**Questions et consignes:**
**a)** Dans le témoignage sur l'exercice de simulation d'accident nucléaire, de quoi le service des urgences est-il recouvert ?
**b)** Reprenez le témoignage sur l'exercice de simulation d'accident nucléaire à la suite de sa dernière phrase.

---- Extrait du document

Billet invité. Ouvert aux commentaires.
Je souhaite réagir et apporter mon expérience suite au billet sur les accidents nucléaires et la façon dont on nous y prépare. Je suis médecin Anesthésiste Réanimateur et j’ai effectué mon service national en tant que médecin réanimateur dans un hôpital militaire. Un beau matin, j’apprends par le général commandant l’hôpital qu’il va y avoir un exercice de simulation d’accident nucléaire dans un grand centre de traitement de déchets nucléaires proche de l’hôpital. Et me voilà promu d’office responsable de la cellule de crise (j’avais en tout et pour tout eu 5 heures de cours sur ce sujet lors de mes classes).
Le service des urgences est entièrement recouvert de films plastiques blancs et nous revêtissons nos tenues de protections, comme on peut le voir dans les films catastrophes. Les premiers blessés arrivent et là, oh stupeur, tous les chariots de médicaments et d’appareils médicaux ont été mis derrière les films plastiques blancs et sont inaccessibles pour soigner les patients. Nous déchirons donc les films plastiques pour accéder au matériel, contaminant de la sorte tout ce qui devait rester non radioactif. La suite est tout aussi guignolesque puisque nous nous rendons rapidement compte que nos combinaisons intégrales nous empêchent de mettre le moindre stéthoscope dans nos oreilles afin d’écouter les poumons de nos patients irradiés.

--------
---- Extraits de données

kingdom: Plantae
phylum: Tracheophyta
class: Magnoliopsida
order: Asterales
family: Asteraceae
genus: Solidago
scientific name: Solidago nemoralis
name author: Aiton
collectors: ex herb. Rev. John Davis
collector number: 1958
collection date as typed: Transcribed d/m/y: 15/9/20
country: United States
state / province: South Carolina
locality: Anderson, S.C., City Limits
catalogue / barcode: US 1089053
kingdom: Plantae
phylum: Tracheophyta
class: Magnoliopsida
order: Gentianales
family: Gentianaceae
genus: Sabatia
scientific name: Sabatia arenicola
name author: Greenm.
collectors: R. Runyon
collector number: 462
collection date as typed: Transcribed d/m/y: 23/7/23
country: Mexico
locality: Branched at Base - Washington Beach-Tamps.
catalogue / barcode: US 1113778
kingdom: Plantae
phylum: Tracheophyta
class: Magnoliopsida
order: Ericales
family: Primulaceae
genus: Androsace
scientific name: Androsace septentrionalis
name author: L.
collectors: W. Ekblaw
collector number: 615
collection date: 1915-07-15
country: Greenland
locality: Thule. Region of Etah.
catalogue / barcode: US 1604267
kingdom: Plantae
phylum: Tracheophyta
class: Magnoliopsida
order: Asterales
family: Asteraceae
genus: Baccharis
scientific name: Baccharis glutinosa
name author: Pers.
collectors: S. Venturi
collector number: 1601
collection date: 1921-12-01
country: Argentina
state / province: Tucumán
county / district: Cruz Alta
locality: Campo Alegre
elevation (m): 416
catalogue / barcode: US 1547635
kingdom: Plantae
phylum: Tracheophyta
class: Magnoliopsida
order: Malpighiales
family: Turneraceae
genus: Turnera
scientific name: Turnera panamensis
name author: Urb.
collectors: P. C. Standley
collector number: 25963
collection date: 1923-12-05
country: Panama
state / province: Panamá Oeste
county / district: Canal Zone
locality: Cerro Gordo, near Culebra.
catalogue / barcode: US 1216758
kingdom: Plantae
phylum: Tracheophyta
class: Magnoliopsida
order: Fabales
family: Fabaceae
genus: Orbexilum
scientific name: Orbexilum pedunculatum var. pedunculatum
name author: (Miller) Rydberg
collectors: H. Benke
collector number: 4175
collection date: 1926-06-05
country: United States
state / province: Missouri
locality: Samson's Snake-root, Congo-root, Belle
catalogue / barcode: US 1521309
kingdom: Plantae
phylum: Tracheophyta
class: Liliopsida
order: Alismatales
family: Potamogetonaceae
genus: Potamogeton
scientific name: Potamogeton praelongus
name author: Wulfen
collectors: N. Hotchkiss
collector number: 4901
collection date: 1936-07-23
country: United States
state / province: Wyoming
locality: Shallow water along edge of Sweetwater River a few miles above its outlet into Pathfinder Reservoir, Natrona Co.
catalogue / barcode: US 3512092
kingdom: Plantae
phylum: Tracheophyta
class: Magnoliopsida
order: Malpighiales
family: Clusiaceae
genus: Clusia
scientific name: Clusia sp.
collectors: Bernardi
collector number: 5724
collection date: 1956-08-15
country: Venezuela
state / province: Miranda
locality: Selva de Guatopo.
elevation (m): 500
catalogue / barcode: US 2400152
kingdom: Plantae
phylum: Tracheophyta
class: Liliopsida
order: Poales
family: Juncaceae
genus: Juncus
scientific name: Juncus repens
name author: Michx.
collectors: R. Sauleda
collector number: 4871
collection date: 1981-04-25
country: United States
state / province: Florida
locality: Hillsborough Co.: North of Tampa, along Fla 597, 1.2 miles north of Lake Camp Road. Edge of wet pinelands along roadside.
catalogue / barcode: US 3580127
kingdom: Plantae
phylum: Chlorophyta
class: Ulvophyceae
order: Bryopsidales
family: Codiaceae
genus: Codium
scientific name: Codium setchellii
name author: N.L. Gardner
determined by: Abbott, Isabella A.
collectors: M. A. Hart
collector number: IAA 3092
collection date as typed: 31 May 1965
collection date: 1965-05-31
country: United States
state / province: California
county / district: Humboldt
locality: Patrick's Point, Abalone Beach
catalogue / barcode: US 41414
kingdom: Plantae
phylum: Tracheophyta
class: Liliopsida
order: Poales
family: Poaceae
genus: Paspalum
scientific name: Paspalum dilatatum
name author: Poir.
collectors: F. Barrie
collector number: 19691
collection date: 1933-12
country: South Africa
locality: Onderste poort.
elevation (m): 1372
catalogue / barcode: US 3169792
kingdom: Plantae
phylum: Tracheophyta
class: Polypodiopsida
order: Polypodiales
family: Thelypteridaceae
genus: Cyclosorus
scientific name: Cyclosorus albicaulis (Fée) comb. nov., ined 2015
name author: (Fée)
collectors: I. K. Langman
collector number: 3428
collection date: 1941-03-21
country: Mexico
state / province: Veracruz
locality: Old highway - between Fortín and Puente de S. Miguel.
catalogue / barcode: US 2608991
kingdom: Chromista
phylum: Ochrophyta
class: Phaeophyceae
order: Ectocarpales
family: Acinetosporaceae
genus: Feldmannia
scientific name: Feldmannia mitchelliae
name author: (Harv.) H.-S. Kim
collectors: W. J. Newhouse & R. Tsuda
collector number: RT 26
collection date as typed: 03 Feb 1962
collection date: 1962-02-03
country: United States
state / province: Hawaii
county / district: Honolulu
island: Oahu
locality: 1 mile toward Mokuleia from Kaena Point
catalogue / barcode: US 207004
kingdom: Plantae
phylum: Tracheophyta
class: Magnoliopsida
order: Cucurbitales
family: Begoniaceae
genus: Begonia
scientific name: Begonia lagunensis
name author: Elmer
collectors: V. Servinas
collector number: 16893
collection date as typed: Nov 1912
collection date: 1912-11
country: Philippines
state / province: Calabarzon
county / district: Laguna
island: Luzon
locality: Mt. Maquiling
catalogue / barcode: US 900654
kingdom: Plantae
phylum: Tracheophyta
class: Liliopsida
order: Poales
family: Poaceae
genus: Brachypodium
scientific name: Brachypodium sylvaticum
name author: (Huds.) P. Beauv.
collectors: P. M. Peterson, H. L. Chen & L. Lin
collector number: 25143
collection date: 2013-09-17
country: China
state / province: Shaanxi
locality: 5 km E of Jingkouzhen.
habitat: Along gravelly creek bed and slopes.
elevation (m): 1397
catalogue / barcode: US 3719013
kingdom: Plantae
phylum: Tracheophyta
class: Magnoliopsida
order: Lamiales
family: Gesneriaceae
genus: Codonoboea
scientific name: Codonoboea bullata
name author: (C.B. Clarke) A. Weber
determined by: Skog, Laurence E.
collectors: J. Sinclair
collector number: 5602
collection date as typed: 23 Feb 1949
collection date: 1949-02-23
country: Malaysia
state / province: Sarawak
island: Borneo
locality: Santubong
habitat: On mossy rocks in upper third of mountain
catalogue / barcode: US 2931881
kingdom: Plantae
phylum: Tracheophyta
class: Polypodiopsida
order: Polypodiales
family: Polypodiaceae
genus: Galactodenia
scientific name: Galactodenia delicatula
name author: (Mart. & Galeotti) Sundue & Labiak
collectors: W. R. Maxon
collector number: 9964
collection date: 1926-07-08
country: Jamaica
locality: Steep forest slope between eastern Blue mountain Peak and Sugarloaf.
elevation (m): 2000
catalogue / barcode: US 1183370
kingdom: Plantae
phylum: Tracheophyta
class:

--------

**Réponses à l'exercice:**
**a)** De films plastiques blancs.

**b)**
Lorsque enfin les patients sont intubés et stabilisés, et que nous voulons leur instiller dans l’estomac les produits de décontamination, nous découvrons que c’est impossible car nous n’avons aucun soluté ni pilon pour fragmenter et diluer les comprimés afin de les injecter dans la sonde gastrique. Cet exercice m’a fait prendre conscience que si un accident nucléaire grave arrivait en France, l’armée n’est absolument pas préparée à y faire face et l’idée rassurante qu’elle pourrait maitriser et soigner les pauvres irradiés que nous serions devenus n’est qu’un mythe.